In order for this to be successful, a community partner with relevant expertise and credibility in BIPOC communities was needed to administer the funds. IFF accepted the role and for one of the first times we had a pot of money and intentional desire to get that money into the hands of legacy BIPOC-led and -focused cultural organizations. We were given the task of designing grant criteria, choosing the community panel that reviewed proposals, and recommending recipients for this long overdue investment in Chicago’s BIPOC cultural infrastructure.

Now, nearly two years since the grants were made, the funders continue to meet with one another, with IFF, and with other Chicago funders to work towards more equitable cultural funding practices and to identify ways to support more Chicago treasures. There are also ongoing conversations with the nationwide America’s Cultural Treasures work about funding equitably at national, regional, and local levels.

Can you elaborate on the specific resources and support that grantees gain access to when they become part of the Chicago’s Cultural Treasures program?

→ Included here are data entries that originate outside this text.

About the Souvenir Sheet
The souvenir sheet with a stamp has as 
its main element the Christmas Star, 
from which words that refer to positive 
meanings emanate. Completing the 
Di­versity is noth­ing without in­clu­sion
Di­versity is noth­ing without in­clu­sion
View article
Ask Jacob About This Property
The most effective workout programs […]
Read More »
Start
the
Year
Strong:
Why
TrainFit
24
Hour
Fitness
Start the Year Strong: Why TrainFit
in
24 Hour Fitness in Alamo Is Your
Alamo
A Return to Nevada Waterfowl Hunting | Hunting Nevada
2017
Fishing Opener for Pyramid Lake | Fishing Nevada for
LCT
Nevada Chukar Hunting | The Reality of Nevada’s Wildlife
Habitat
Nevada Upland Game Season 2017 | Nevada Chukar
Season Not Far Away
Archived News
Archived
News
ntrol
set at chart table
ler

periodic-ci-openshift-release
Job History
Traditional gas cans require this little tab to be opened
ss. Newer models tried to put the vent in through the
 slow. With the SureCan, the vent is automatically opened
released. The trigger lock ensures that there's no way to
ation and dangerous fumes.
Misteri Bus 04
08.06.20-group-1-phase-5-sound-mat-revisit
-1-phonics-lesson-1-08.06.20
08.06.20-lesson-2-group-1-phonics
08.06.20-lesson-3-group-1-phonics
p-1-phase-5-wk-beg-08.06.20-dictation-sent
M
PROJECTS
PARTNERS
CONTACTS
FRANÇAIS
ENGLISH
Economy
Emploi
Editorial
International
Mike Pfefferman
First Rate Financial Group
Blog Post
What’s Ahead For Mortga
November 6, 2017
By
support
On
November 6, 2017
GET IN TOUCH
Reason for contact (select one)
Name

O. Victoria Lakes–Battle:  As an initiative focused on strengthening, growing, and preserving organizations whose mission is to enable the creation, preservation, and dissemination of art stemming from BIPOC traditions, leadership, and culture, Chicago’s Cultural Treasures focuses on a combination of critical general operating support and technical assistance. The goal is to bolster the long-term financial resilience and sustainability of these organizations.

40 extraordinary Black, Latine, Asian, and Indigenous arts organizations received a total of $14.4 million in multi-year unrestricted grants along with capacity building and technical assistance support. Grantees received awards ranging from $140,000 to $575,000 along with access to workshops and resources in fundraising, board development, marketing and communications, financial management, and facilities planning and support, which are identified as key needs to help strengthen organizations and manage grant funds for sustained longevity.

Chicago has always had a booking art scene worth traveling to. As we celebrate Black Fine Art Month as well as National Arts & Humanities Month this October, are there any specific organizations you would like to highlight and share how they are contributing to the Chicago art scene?

O. Victoria Lakes–Battle:  Chicago does indeed have a thriving BIPOC arts and culture scene, and we can’t emphasize enough for people to go out and experience the art. A few specific organizations to highlight include:

Diasporal Rhythms, a collective of Black art collectors, just opened a showcase at Navy Pier celebrating their 20th anniversary.

The Chicago Jazz Institute works to keep jazz music thriving. They will be hosting a visual love letter to jazz music at their Dear Jazz event in November.

Three Treasures — Cuerdas Clasicas, Sones de Mexico Ensemble, and Mexican Folkloric Dance Company of Chicago — will be performing together in early November to pay respects to their cultural ancestry through music and dance.

Natya Dance Theatre preserves and perpetuates bharata natyam in all its classical rigor while moving the art form in innovative directions to foster cultural exchange through dance. They will be presenting “Strength Within” in late October.

How do you see Chicago’s Cultural Treasures evolving in the future to continue supporting BIPOC-led and -focused organizations?

O. Victoria Lakes–Battle:  ChiTreasures was always intended to support as many organizations as possible and while we stand in awe of the organizations funded in the first round, IFF, along with the funders, are committed to supporting more Chicago treasures. We are currently exploring what that looks like whether through additional grant funding, technical assistance, or a combination both, and encourage folks to follow ChicagosCulturalTreasures.org for more updates.